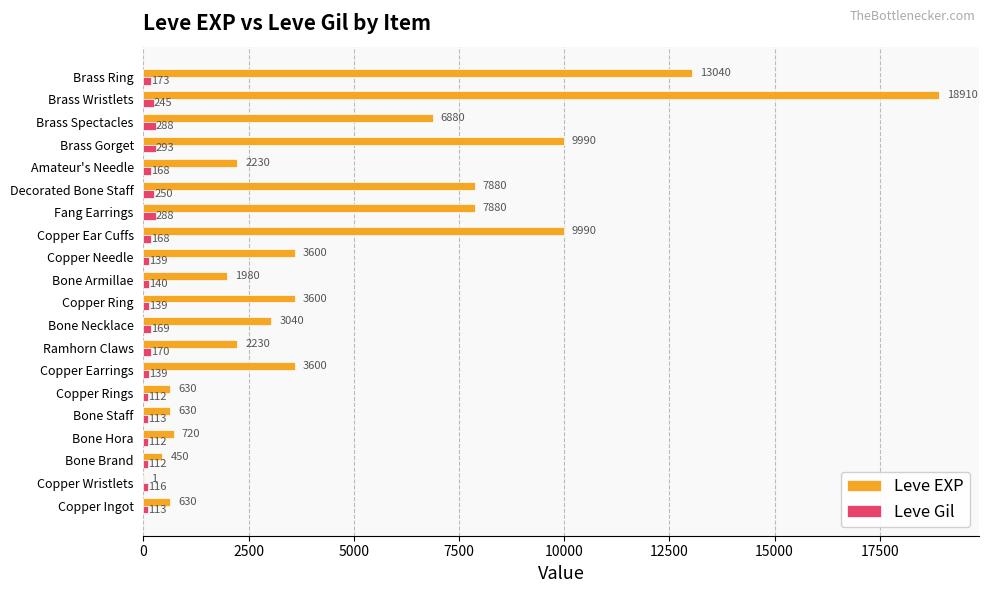

Between Bone Brand and Fang Earrings, which series saw the biggest shift?

Leve EXP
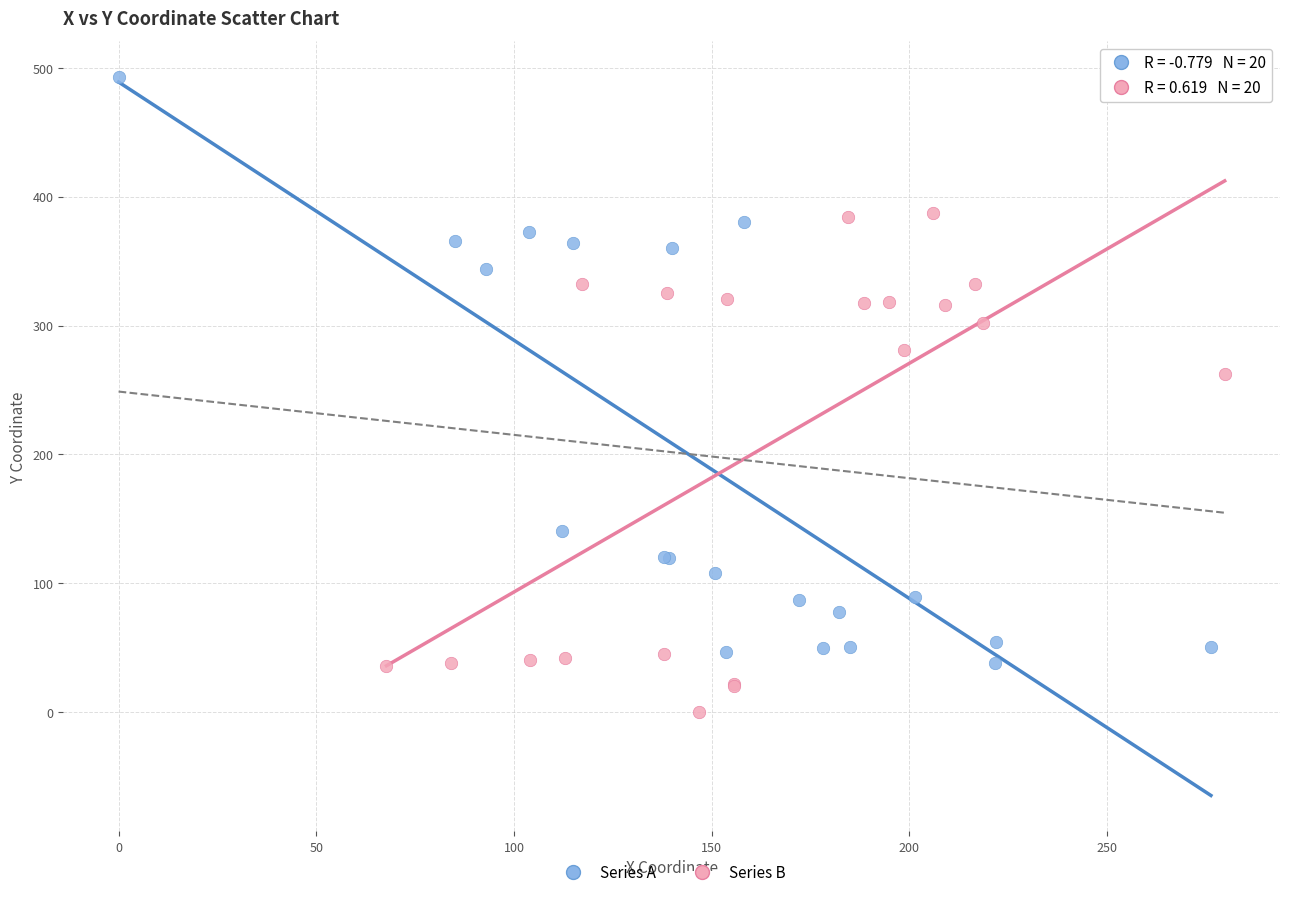

What are all the series names shown in the legend?

Series A, Series B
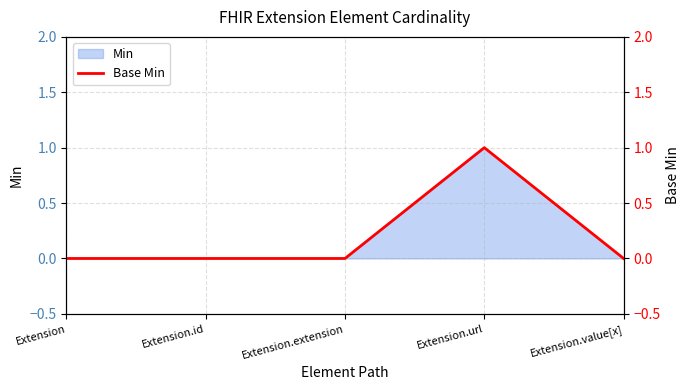

How many values are between 0 and 1?

5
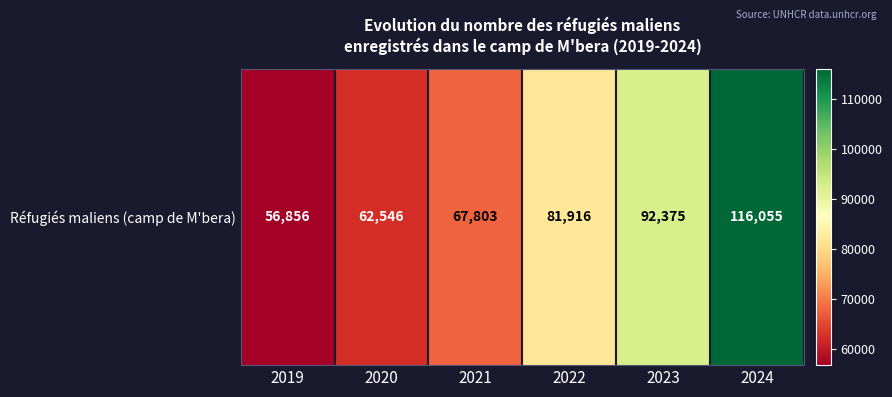

Which label corresponds to the smallest value in the chart?

2019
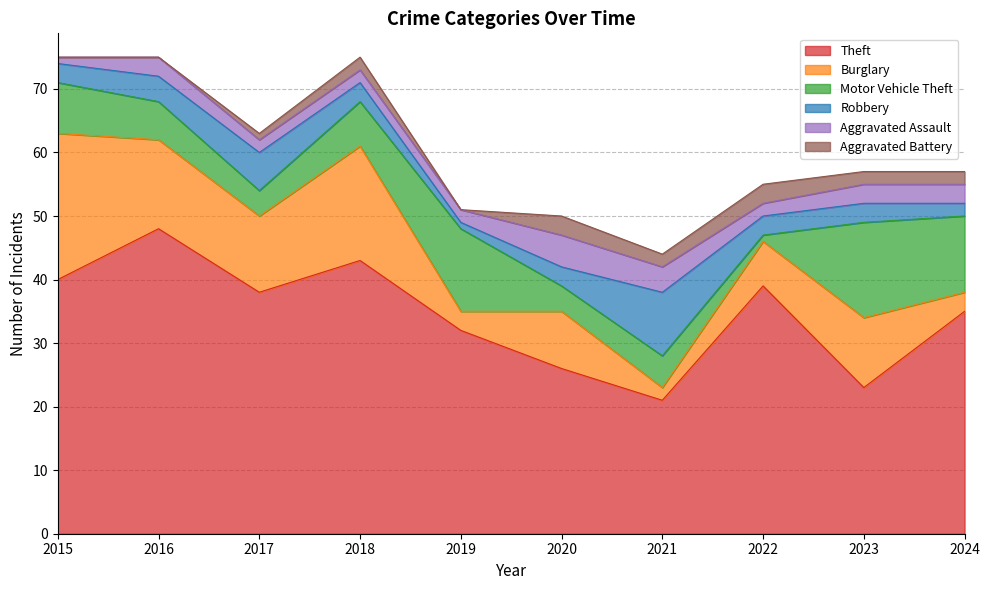

How many lines are shown in the chart?

6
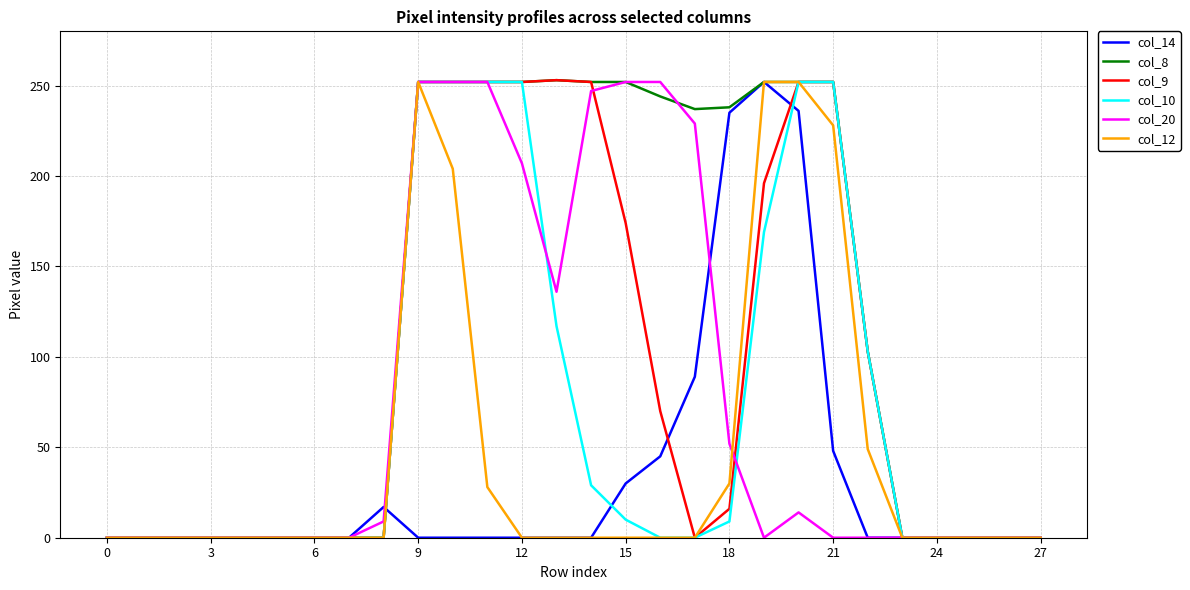

Which series has the largest total across all categories?

col_8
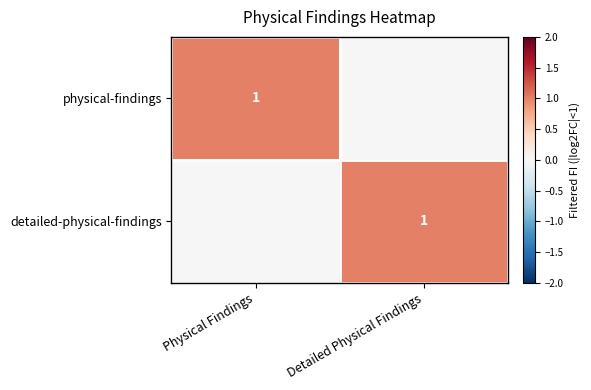

The value of physical-findings at Physical Findings is 2. True or false?

False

◆ ◆ ◆

_What you have to do_:
List every line of the rows above that contains the string "shown". Case counts.

_Exercise output_:
What are all the series names shown in the legend?
How many lines are shown in the chart?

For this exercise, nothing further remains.